It’s been a busy few days, so do try to keep up!
Let’s bitch it out…
Unfortunately my timing was poor for Lady Bird, so I missed out on the screening by 2 (!) people. Hope no one really wanted a review for that one.
Molly’s Game
Currently battling Suburbicon for worst of the fest, Aaron Sorkin’s directorial debut is 2+ hours of bloated hot air. Sorkin’s well-know for his dialogue, but here his penchant for fast paced walk and talk scenes prove to be his downfall. Scripted within an inch of its life, poor Jessica Chastain and Idris Elba are left to sink in undercooked roles that require them to spout ludicrously on the nose dialogue and pontificate in voice-over on all of the film’s themes.

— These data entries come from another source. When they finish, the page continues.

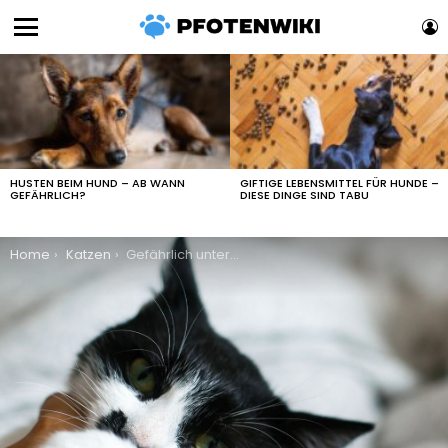
L
Menu
LATEST
STORIES
HUSTEN BEIM HUND – AB WANN
GIFTIGE LEBENSMITTEL FÜR HUNDE –
GEFÄHRLICH?
DIESE DINGE SIND TABU
You are here:
Home
Katzen
Gefährlich unterschätzt: So reagieren Sie richtig auf einen Katzenbiss!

Judge the opening sequence as a barometer: it’s a lengthy, wordy character introduction to Chastain’s Molly Bloom, a former Olympic skiing hopeful whose dreams are crushed – literally – in a qualifying round accident. Sounds decent until you realize roughly 30 minutes of dialogue has been packed into approximately eight minutes. Throw in a jazzed up approach to poker that more closely resembles an Ocean’s Eleven heist and add a throw-away insult about Bloom looking like a high end escort (which she promptly leans into by wearing that exact look for the remainder of the film) and Molly’s Game is a hot damn mess.
The Lodgers
The Lodgers is an Irish ghost story with lots of potential, but doesn’t quite hit the mark. The film starts promisingly with a pair of pale teen twins living in an abandoned gothic house, but the sorrowful family history that keeps them captive isn’t that compelling. There’s a decent atmosphere in the Grey Gardens set design, in particular a trap door at the bottom of the staircase that leaks water up upside down to the roof. On the whole the whole set design of the home is one of the film’s more memorable aspect.
Unfortunately The Lodgers commits the cardinal sin of stretching 45 minutes of story into nearly two hours, leaving the film running on fumes (and ludicrous underwater sequences) in its final gasp. Kudos to lead actress Charlotte Vega who manages to keep her character Rachel watchable long after the script has run out of things for her to do. In the end, The Lodgers is a decent period ghost story that winds up waterlogged in a less than compelling mythology and excessive runtime.